For robustness, the webhooks have an expanding retry interval built into them. We send the initial webhook immediately upon an event occurring. If we receive an HTTP 2xx response, then we assume that the webhook was processed successfully by you, and we do not re-send it. If we receive any HTTP response code which is not 2xx, we queue the webhook for retry according to the following schedule:

  1. First Retry - 2 minutes
  2. Second Retry - 5 minutes
  3. Third Retry - 15 minutes
  4. Fourth Retry - 1 hour
  5. Fifth Retry - 6 hours
  6. Sixth and Final Retry - 1 day

These intervals are not exact, but will generally be plus/minus 1 minute. If a webhook arrives so late that it should be considered moot, you can know this by comparing the current date/time in UTC to the EventTs property in the webhook. The webhook retry intervals apply to all customers and are not customizable. They are designed to provide reasonable retry intervals for both time-sensitive events which could quickly become moot (e.g., e-mail event for an on demand session) and less time-sensitive events which require more robust notification (e.g., e-mail event for a future scheduled session), as well as to contemplate different retry causes (e.g., short-term issue such as a server temporarily down vs. a longer-term issue such as a network outage at a customer data center).

 

General Webhook Test Trigger

To generally test your ability to consume a SecureVideo webhook, once your webhook URL has been established you can login to your API tab and at the bottom click the button "Test Webhook". This will send the following webhook as an HTTPS POST to your webhook URL:

{ "WebhookType": "TEST_WEBHOOK", "ID": 12345, "Status": "TEST", "EventTs": "2019-06-11T10:45:12", "Attributes": [ 
{ "AttributeName": "CustomerId", "AttributeValue": "12345" },
{ "AttributeName": "CurrentTimeUtc", "AttributeValue": "2019-06-11T22:45:05" } ] }

In the test webhook, the ID you receive will be the number of seconds since January 1, 1970 (to ensure your system can handle an ID which is a 32-byte integer).

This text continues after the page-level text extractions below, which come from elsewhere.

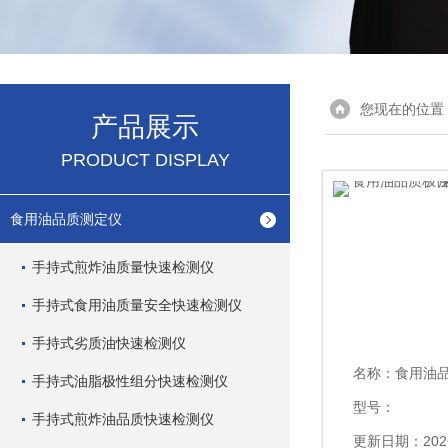
您现在的位置
产品展示
PRODUCT DISPLAY
食用油品质测定仪
手持式煎炸油质量快速检测仪
手持式食用油质量安全快速检测仪
手持式劣质油快速检测仪
名称：
食用油品质极性
手持式油脂极性组分快速检测仪
型号：
手持式煎炸油品质快速检测仪
更新日期：2026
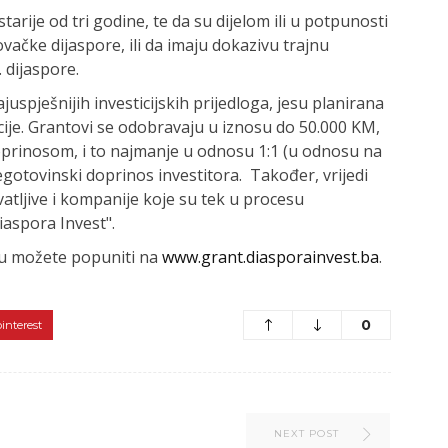
tarije od tri godine, te da su dijelom ili u potpunosti
vačke dijaspore, ili da imaju dokazivu trajnu
 dijaspore.
najuspješnijih investicijskih prijedloga, jesu planirana
icije. Grantovi se odobravaju u iznosu do 50.000 KM,
oprinosom, i to najmanje u odnosu 1:1 (u odnosu na
gotovinski doprinos investitora. Također, vrijedi
vatljive i kompanije koje su tek u procesu
iaspora Invest".
iju možete popuniti na
www.grant.diasporainvest.ba
.
0
pinterest
NEXT POST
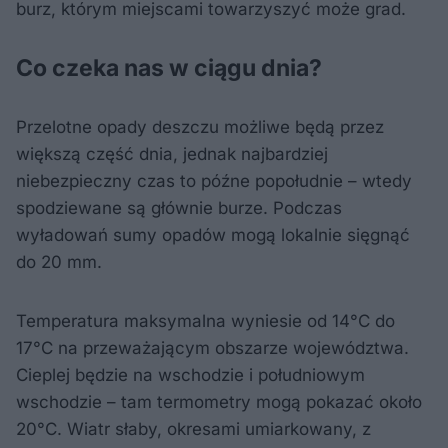
burz, którym miejscami towarzyszyć może grad.
Co czeka nas w ciągu dnia?
Przelotne opady deszczu możliwe będą przez
większą część dnia, jednak najbardziej
niebezpieczny czas to późne popołudnie – wtedy
spodziewane są głównie burze. Podczas
wyładowań sumy opadów mogą lokalnie sięgnąć
do 20 mm.
Temperatura maksymalna wyniesie od 14°C do
17°C na przeważającym obszarze województwa.
Cieplej będzie na wschodzie i południowym
wschodzie – tam termometry mogą pokazać około
20°C. Wiatr słaby, okresami umiarkowany, z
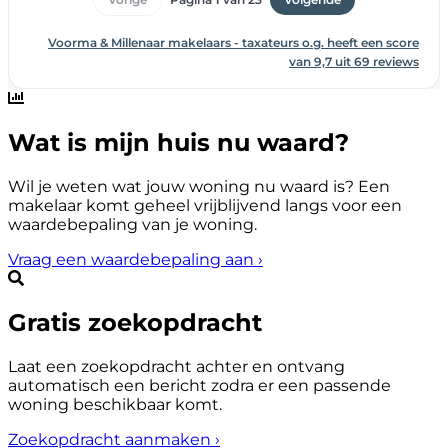
Wat is mijn huis nu waard?
Wil je weten wat jouw woning nu waard is? Een
makelaar komt geheel vrijblijvend langs voor een
waardebepaling van je woning.
Vraag een waardebepaling aan
›
Gratis zoekopdracht
Laat een zoekopdracht achter en ontvang
automatisch een bericht zodra er een passende
woning beschikbaar komt.
Zoekopdracht aanmaken
›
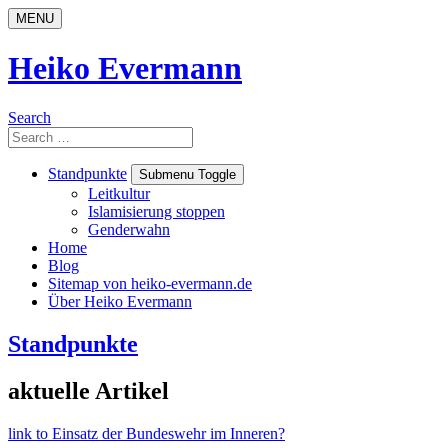
Skip
MENU
to
content
Heiko Evermann
Search
Search
for:
Standpunkte
Submenu Toggle
Leitkultur
Islamisierung stoppen
Genderwahn
Home
Blog
Sitemap von heiko-evermann.de
Über Heiko Evermann
Standpunkte
aktuelle Artikel
link to Einsatz der Bundeswehr im Inneren?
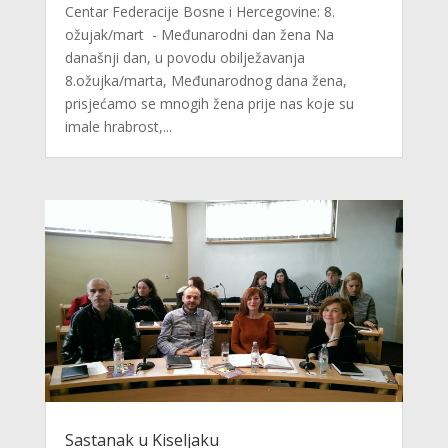
Centar Federacije Bosne i Hercegovine: 8.
ožujak/mart - Međunarodni dan žena Na
današnji dan, u povodu obilježavanja
8.ožujka/marta, Međunarodnog dana žena,
prisjećamo se mnogih žena prije nas koje su
imale hrabrost,...
Sastanak u Kiseljaku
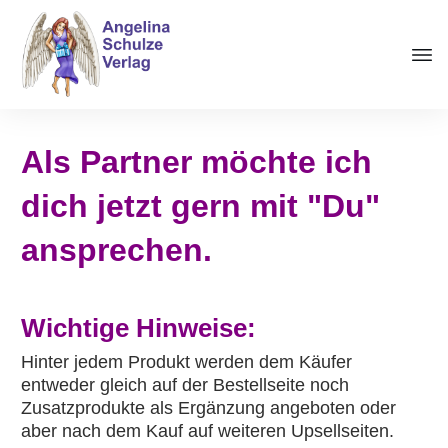
Als Partner möchte ich
dich jetzt gern mit "Du"
ansprechen.
Wichtige Hinweise:
Hinter jedem Produkt werden dem Käufer
entweder gleich auf der Bestellseite noch
Zusatzprodukte als Ergänzung angeboten oder
aber nach dem Kauf auf weiteren Upsellseiten.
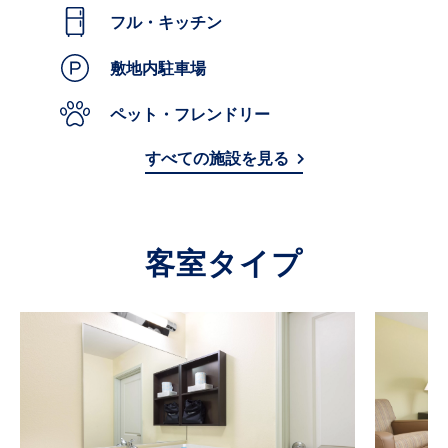
フル・キッチン
敷地内駐車場
ペット・フレンドリー
すべての施設を見る
客室タイプ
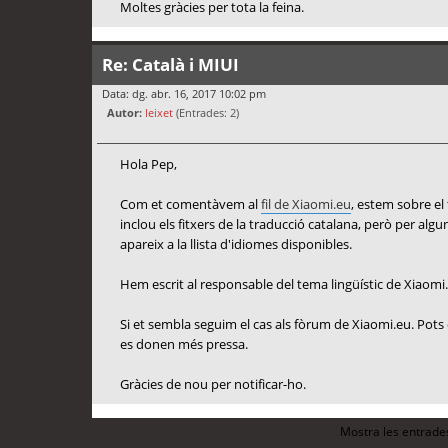
Moltes gràcies per tota la feina.
Re: Català i MIUI
Data: dg. abr. 16, 2017 10:02 pm
Autor:
leixet
(Entrades: 2)
Hola Pep,
Com et comentàvem al
fil de Xiaomi.eu
, estem sobre el
inclou els fitxers de la traducció catalana, però per alg
apareix a la llista d'idiomes disponibles.
Hem escrit al responsable del tema lingüístic de Xiaomi
Si et sembla seguim el cas als fòrum de Xiaomi.eu. Pots obr
es donen més pressa.
Gràcies de nou per notificar-ho.
Mostra les entrade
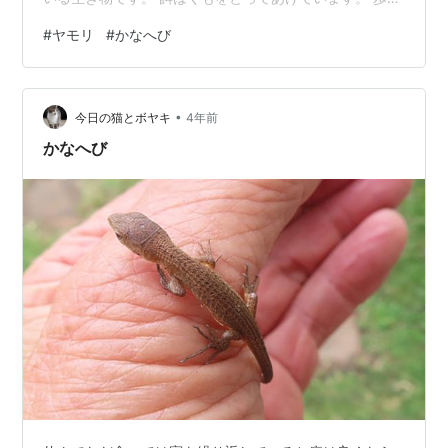
姿はとてもかわいいです。 これからも飼育していきたい
#
ヤモリ
#
かなへび
と思います。 これでこの会は終わりです。 次は、11月10
日です。
•
今日の猫とボヤキ
4年前
かなへび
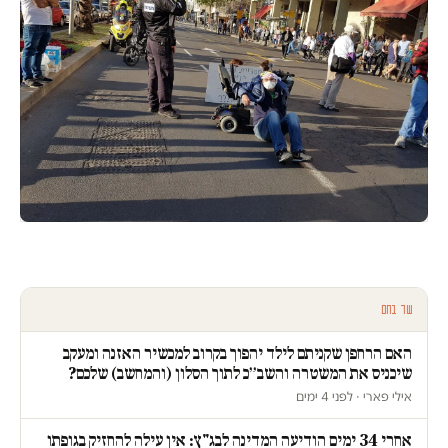
עוד בחם
האם הרחפן שקניתם לילד יהפוך בקרוב למכשיר האזנה ומעקב
שיכניס את המשטרה והשב״כ לתוך הסלון (והמחשב) שלכם?
אילי פארי · לפני 4 ימים
אחרי 34 ימים הודיעה המדינה לבג"ץ: אין עילה להחזיק בגופתו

The CurrentTimeUtc attribute, like all times in the SecureVideo API, will be given in UTC and use ISO time format without time zone, and the CustomerId attribute will be your SecureVideo customer ID. To work most easily with typical Javascript deserialization tools, in the attributes array all properties will be strings, even if you will immediately cast them to integers or dates.

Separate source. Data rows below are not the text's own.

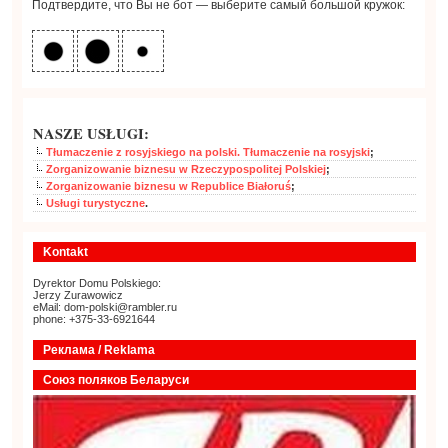
Подтвердите, что Вы не бот — выберите самый большой кружок:
NASZE USŁUGI:
Tłumaczenie z rosyjskiego na polski. Tłumaczenie na rosyjski
;
Zorganizowanie biznesu w Rzeczypospolitej Polskiej
;
Zorganizowanie biznesu w Republice Białoruś
;
Usługi turystyczne
.
Kontakt
Dyrektor Domu Polskiego:
Jerzy Zurawowicz
eMail: dom-polski@rambler.ru
phone: +375-33-6921644
Реклама / Reklama
Союз поляков Беларуси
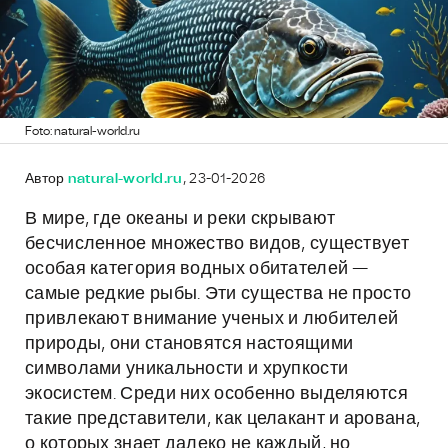
Foto: natural-world.ru
Автор
natural-world.ru
, 23-01-2026
В мире, где океаны и реки скрывают
бесчисленное множество видов, существует
особая категория водных обитателей —
самые редкие рыбы. Эти существа не просто
привлекают внимание ученых и любителей
природы, они становятся настоящими
символами уникальности и хрупкости
экосистем. Среди них особенно выделяются
такие представители, как целакант и арована,
о которых знает далеко не каждый, но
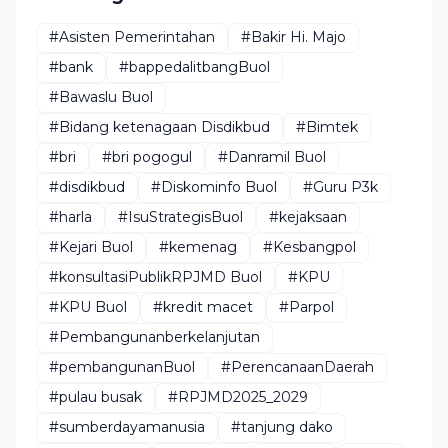
#Asisten Pemerintahan
#Bakir Hi. Majo
#bank
#bappedalitbangBuol
#Bawaslu Buol
#Bidang ketenagaan Disdikbud
#Bimtek
#bri
#bri pogogul
#Danramil Buol
#disdikbud
#Diskominfo Buol
#Guru P3k
#harla
#IsuStrategisBuol
#kejaksaan
#Kejari Buol
#kemenag
#Kesbangpol
#konsultasiPublikRPJMD Buol
#KPU
#KPU Buol
#kredit macet
#Parpol
#Pembangunanberkelanjutan
#pembangunanBuol
#PerencanaanDaerah
#pulau busak
#RPJMD2025_2029
#sumberdayamanusia
#tanjung dako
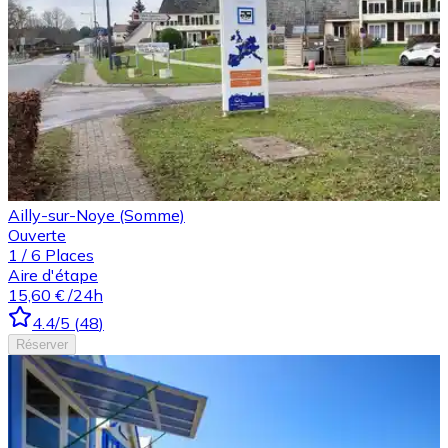
Ailly-sur-Noye (Somme)
Ouverte
1
/
6
Places
Aire d'étape
15,60 €
/24h
4.4
/5
(
48
)
Réserver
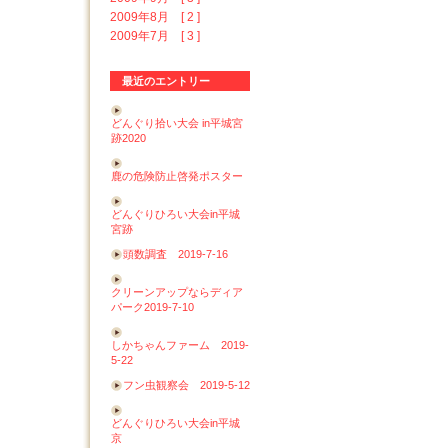
2009年8月 [ 2 ]
2009年7月 [ 3 ]
最近のエントリー
どんぐり拾い大会 in平城宮
跡2020
鹿の危険防止啓発ポスター
どんぐりひろい大会in平城
宮跡
頭数調査 2019-7-16
クリーンアップならディア
パーク2019-7-10
しかちゃんファーム 2019-
5-22
フン虫観察会 2019-5-12
どんぐりひろい大会in平城
京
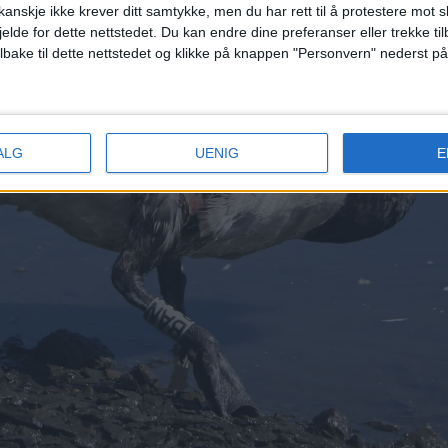
anskje ikke krever ditt samtykke, men du har rett til å protestere mot s
jelde for dette nettstedet. Du kan endre dine preferanser eller trekke t
ilbake til dette nettstedet og klikke på knappen "Personvern" nederst på
ALG
UENIG
E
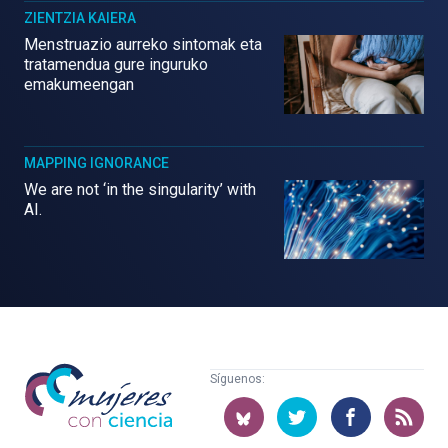
ZIENTZIA KAIERA
Menstruazio aurreko sintomak eta
tratamendua gure inguruko
emakumeengan
MAPPING IGNORANCE
We are not ‘in the singularity’ with
AI.
Mujeres
Síguenos:
con
ciencia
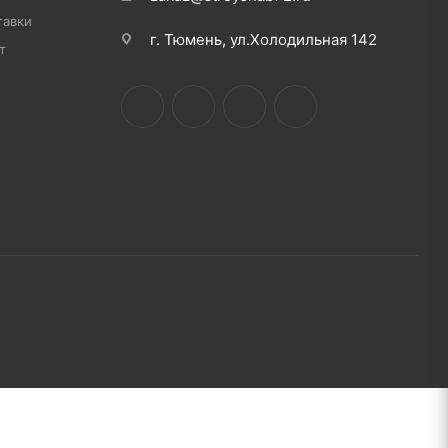
тавки
г. Тюмень, ул.Холодильная 142
т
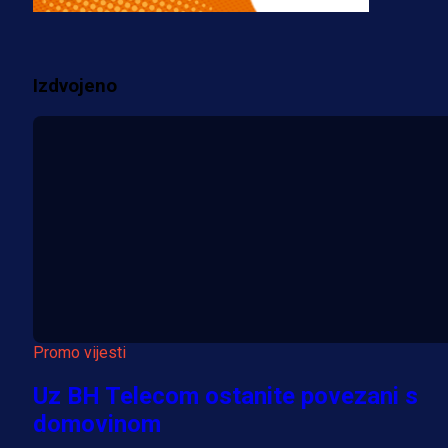
prostorije FK Borac!
1 sedmica 6 dan
Izdvojeno
Više vijesti
Promo vijesti
Uz BH Telecom ostanite povezani s
domovinom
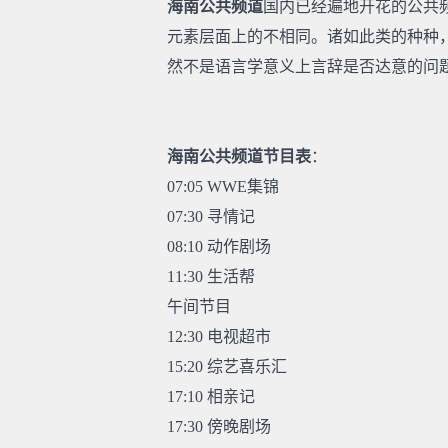
海南公共频道
国内已经遍地开花的公共
元素层面上的不相同。诸如此类的种种
然不是语言学意义上言辞是否达意的问
海南公共频道节目表
：
07:05 WWE集锦
07:30 寻情记
08:10 动作剧场
11:30 生活帮
午间节目
12:30 电视超市
15:20 综艺喜乐汇
17:10 相亲记
17:30 傍晚剧场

If you would like only to verify the test webhook, you can set up a webhook viewer at a free third-party webhook tester site, such as https://webhook.site. (You can e-mail this webhook testing site to SecureVideo support, and use this as your initial endpoint to verify the webhook payloads you will be receiving.)

 

This article was last reviewed by our Support team on June 14, 2019.